Сказки и предания алтайских тувинцев - Сборник Сборник (читаем книги онлайн TXT) 📗
Все названные выше и многие другие мотивы имеют соответствия в шаманистских представлениях различных народов этого региона. Шаманизм алтайских тувинцев исследован еще недостаточно [31]. Но когда такие шаманистские мотивы встречаются в их сказках при отсутствии соответственных этнографических данных, можно по крайней мере предположить, что подобные представления, известные другим народам, не были чужды и алтайским тувинцам. Довольно часто можно найти этнографические соответствия у якутов, что особенно интересно, так как оба эти народа жили в этнической изоляции, способствовавшей относительно долгому сохранению у них древних элементов культуры.
В сказителе Байынбурээде мы видим воплощение единства шамана и сказителя, единства, которое, между прочим, отразилось в эвенкийском и других тунгусо-маньчжурских языках: слова, обозначающие «камлание» и «исполнение рапсодом героических песен», имеют один и тот же корень.
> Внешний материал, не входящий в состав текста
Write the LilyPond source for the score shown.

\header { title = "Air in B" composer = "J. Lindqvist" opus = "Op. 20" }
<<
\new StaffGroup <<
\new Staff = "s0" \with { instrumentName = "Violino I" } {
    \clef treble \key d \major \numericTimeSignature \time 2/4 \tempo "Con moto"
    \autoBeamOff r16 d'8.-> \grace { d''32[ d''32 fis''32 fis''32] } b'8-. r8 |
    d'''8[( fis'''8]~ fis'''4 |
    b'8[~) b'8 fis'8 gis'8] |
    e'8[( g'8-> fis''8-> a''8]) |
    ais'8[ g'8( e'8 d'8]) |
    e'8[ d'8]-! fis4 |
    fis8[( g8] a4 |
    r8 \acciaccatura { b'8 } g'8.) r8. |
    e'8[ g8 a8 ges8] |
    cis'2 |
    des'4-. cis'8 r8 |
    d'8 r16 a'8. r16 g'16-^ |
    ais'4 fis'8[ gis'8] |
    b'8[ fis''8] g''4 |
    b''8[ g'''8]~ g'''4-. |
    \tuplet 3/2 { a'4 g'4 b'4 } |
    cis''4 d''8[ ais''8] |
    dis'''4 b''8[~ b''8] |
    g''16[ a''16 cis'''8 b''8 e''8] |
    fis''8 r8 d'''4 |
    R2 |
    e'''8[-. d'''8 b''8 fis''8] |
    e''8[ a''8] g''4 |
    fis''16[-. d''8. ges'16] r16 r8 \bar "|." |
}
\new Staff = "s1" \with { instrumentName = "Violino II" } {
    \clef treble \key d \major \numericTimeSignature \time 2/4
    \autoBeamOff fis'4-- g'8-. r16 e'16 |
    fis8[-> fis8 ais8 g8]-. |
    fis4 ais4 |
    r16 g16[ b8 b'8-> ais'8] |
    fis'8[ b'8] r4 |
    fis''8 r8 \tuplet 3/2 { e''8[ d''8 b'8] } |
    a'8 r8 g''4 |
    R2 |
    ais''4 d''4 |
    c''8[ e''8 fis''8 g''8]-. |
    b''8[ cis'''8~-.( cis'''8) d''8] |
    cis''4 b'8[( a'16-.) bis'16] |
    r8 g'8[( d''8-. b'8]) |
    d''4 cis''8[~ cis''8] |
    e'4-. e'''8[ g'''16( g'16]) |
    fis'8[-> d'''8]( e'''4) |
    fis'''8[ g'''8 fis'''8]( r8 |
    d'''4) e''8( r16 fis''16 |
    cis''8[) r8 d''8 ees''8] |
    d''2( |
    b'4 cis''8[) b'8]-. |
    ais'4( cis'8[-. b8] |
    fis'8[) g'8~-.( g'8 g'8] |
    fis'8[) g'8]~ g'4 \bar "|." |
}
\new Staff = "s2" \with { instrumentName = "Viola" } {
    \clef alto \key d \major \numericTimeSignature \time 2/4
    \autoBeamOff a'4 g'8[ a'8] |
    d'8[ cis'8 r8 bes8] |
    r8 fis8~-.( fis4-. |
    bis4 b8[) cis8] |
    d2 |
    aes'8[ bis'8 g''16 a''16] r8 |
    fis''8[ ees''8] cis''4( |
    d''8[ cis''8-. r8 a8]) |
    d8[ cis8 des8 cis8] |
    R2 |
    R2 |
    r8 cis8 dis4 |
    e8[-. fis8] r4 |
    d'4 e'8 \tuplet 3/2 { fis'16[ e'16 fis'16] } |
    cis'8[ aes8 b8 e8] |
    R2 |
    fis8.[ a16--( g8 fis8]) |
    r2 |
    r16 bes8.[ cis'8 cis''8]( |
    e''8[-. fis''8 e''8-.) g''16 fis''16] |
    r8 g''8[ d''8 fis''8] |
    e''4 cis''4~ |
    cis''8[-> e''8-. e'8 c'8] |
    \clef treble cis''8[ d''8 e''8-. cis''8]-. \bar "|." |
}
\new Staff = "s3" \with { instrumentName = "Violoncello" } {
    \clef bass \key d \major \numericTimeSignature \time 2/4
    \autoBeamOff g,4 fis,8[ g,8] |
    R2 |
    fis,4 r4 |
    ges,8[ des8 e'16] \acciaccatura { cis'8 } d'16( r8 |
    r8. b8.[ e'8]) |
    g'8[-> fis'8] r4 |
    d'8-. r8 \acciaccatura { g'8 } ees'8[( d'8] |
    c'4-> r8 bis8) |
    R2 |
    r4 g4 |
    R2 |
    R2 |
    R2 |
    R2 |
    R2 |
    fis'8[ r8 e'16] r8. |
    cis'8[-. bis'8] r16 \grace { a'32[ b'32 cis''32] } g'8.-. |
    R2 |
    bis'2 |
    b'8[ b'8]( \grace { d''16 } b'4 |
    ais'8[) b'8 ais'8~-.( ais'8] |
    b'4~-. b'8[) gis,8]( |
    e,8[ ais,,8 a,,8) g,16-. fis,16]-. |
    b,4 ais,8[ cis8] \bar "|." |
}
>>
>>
Кроме того, встречаются одни и те же мелодии у шаманов и сказителей, на что указала Г. М. Василевич [32]. В Байынбурээде воплотилось также единство шамана и кузнеца, которое упоминается уже у древних китайских историков по отношению к «северным варварам» [33]. Из всего этого следует, что среди сказок алтайских тувинцев особенно ценными для изучения связи между сказками и шаманизмом во всех его аспектах являются именно богатырские сказки.
Так как связь определенных сказок с шаманистским ритуалом несомненна, необходимо хотя бы коротко коснуться культовой функции сказок и их исполнения.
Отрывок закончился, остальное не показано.